Study text:
========
These guidelines apply to all academic credentials at UW-Madison, at the undergraduate and graduate levels. This includes all plans (i.e., degree/majors, minors, and certificates) and subplans (i.e., named options). Nondegree offerings, such as the various certificates and badges offered through the Division of Continuing Studies, are excluded from these guidelines.
Academic programs of study at UW-Madison must be referred to by their official names as approved by the university via the University Academic Planning Council. This includes all plans (i.e., degree/majors, minors, and certificates) and subplans (i.e., named options) as referenced in all materials. Examples of applicable print and electronic materials include program handbooks, applications for admission, social media, websites, online forms, advertisements, the Guide, etc.
========
Information:
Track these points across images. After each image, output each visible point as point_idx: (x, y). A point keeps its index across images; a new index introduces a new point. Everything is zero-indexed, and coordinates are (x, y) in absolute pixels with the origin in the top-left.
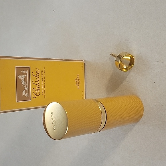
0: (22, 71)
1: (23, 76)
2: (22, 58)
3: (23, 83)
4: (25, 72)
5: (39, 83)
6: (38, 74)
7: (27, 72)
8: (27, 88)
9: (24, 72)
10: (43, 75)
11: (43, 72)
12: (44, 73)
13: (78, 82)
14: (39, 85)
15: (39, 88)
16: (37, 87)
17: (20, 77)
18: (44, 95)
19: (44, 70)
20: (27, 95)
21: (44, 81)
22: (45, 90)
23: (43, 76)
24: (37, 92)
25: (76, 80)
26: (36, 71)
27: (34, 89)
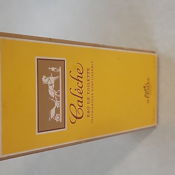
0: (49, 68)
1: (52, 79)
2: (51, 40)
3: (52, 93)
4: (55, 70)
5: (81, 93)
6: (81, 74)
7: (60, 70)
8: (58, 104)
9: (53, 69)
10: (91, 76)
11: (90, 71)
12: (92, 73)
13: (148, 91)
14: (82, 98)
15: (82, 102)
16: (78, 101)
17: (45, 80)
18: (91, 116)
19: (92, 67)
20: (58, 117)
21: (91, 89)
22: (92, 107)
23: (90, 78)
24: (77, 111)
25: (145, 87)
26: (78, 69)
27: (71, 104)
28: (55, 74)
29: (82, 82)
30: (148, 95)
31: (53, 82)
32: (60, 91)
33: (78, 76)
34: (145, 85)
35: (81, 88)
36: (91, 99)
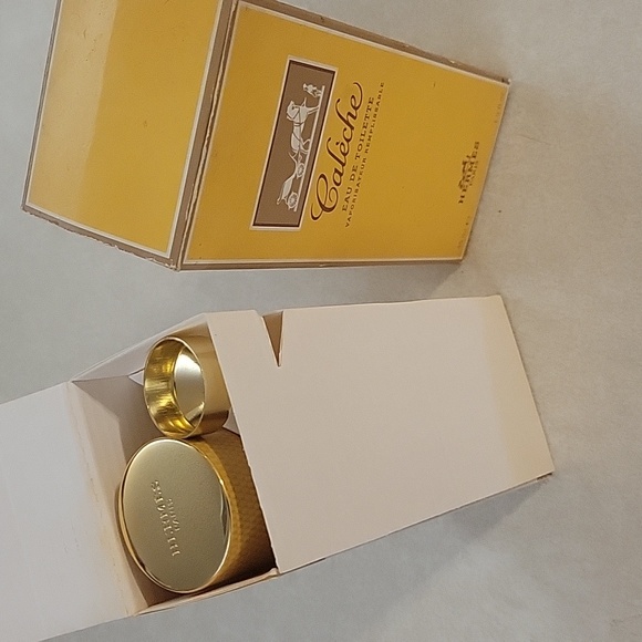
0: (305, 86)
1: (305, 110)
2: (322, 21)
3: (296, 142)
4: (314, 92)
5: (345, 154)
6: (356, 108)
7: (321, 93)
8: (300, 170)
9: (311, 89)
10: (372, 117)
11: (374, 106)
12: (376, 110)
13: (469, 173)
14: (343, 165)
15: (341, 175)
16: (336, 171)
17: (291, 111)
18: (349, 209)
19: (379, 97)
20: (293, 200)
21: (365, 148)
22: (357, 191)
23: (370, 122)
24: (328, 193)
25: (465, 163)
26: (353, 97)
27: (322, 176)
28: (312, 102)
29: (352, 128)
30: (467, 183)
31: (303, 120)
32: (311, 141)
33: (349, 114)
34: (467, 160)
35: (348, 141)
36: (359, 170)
========
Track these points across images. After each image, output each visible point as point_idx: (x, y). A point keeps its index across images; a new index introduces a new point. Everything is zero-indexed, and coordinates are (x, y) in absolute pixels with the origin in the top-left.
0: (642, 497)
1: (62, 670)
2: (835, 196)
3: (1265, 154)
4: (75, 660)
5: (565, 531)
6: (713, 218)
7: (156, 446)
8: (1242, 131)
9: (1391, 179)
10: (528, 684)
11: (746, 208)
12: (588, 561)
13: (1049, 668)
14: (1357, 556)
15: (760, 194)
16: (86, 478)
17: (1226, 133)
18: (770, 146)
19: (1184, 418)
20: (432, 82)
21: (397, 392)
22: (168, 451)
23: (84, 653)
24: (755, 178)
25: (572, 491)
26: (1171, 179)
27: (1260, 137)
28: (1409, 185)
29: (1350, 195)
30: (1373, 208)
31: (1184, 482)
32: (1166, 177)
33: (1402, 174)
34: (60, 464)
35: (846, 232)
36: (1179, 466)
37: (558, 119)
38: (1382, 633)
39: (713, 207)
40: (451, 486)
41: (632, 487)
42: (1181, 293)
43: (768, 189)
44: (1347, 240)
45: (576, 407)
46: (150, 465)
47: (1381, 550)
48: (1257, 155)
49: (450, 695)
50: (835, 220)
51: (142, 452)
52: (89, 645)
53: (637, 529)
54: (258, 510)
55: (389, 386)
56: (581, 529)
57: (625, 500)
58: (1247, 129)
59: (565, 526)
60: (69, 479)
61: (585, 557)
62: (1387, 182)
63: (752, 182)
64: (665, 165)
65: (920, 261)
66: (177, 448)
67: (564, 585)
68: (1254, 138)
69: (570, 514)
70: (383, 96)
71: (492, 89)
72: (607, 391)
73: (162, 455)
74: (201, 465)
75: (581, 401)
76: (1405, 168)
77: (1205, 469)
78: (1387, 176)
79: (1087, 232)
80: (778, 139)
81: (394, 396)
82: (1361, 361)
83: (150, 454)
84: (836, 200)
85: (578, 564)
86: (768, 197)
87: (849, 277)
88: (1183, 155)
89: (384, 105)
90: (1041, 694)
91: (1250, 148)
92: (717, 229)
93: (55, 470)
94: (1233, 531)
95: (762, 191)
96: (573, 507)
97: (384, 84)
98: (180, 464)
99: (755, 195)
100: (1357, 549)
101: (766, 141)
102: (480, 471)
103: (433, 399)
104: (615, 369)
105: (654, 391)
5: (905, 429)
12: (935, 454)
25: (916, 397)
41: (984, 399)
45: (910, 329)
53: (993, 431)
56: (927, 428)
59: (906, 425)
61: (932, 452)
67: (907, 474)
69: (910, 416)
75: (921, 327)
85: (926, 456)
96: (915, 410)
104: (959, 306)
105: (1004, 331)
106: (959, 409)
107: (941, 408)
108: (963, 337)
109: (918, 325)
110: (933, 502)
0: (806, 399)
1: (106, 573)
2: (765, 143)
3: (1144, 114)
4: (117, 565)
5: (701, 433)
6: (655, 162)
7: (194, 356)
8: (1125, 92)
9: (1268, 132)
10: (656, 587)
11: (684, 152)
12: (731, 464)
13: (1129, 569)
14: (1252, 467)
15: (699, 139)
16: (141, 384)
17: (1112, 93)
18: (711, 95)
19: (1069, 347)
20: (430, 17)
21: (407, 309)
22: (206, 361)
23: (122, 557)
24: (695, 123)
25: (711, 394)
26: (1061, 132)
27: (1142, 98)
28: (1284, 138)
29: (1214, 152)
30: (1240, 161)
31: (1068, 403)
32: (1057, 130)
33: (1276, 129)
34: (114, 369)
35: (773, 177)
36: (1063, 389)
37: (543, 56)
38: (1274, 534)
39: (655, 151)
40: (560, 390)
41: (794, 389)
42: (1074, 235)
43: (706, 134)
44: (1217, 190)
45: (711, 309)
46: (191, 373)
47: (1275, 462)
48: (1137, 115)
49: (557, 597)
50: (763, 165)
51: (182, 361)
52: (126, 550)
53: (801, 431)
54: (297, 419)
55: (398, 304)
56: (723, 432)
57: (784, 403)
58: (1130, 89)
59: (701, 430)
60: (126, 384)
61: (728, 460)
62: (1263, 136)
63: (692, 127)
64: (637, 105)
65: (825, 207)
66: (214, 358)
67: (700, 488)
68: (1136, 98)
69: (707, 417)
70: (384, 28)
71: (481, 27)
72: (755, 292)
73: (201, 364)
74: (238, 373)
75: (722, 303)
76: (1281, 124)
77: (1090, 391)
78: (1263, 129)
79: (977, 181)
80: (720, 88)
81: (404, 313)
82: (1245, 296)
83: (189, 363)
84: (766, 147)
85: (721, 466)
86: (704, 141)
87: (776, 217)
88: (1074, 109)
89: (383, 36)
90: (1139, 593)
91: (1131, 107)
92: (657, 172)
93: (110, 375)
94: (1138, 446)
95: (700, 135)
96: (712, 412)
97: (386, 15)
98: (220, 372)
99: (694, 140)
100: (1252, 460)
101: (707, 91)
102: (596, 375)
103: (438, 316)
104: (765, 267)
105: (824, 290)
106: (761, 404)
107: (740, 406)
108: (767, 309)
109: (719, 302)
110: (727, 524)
========
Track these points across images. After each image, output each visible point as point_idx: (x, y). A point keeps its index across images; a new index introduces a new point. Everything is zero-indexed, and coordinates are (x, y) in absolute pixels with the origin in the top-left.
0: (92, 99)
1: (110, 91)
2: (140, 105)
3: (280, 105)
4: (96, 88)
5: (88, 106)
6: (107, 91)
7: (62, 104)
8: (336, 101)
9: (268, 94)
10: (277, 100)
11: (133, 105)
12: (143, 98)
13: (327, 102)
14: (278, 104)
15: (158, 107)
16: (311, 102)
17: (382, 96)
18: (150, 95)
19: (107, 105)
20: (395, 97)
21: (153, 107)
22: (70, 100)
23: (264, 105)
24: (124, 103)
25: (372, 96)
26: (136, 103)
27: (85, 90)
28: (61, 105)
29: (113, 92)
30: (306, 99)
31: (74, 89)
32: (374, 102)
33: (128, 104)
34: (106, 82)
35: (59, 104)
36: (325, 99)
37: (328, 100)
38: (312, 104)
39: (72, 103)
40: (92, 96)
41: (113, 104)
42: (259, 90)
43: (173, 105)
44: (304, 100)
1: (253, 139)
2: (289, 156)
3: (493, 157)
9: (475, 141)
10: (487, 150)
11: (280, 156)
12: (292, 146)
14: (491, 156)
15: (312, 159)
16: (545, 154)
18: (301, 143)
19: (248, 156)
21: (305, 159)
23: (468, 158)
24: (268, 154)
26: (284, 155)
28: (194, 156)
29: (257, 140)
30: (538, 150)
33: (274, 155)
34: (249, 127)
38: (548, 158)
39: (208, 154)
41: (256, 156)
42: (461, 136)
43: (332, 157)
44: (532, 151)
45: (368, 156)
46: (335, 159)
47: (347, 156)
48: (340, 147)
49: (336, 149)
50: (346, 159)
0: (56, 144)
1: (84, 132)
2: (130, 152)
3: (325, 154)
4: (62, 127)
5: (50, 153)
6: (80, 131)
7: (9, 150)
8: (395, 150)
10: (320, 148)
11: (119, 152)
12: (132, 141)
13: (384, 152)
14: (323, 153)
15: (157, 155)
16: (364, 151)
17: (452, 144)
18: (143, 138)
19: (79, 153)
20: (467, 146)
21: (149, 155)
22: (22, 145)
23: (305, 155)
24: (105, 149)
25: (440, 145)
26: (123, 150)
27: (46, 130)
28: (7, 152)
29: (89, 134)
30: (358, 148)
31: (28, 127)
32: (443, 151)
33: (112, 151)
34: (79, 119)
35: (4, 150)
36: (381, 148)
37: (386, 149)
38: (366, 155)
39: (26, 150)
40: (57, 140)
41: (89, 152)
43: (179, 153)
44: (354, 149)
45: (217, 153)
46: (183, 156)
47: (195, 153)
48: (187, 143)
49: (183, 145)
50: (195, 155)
========
What you need to do:
1) Summarize the UW-Madison program-naming guidelines in two sentences.
2) Reproduce the passage of the UW-Madison program-naming guidelines starting at "These guidelines apply" and ending at "the Guide, etc.".

Solution list:
1) These guidelines apply to all undergraduate and graduate academic credentials at UW-Madison, including plans and subplans, but exclude nondegree offerings such as the certificates and badges offered through the Division of Continuing Studies. Academic programs must be referred to by their official names as approved via the University Academic Planning Council in all print and electronic materials, such as program handbooks, applications for admission, websites, and the Guide.

2)
These guidelines apply to all academic credentials at UW-Madison, at the undergraduate and graduate levels. This includes all plans (i.e., degree/majors, minors, and certificates) and subplans (i.e., named options). Nondegree offerings, such as the various certificates and badges offered through the Division of Continuing Studies, are excluded from these guidelines.
Academic programs of study at UW-Madison must be referred to by their official names as approved by the university via the University Academic Planning Council. This includes all plans (i.e., degree/majors, minors, and certificates) and subplans (i.e., named options) as referenced in all materials. Examples of applicable print and electronic materials include program handbooks, applications for admission, social media, websites, online forms, advertisements, the Guide, etc.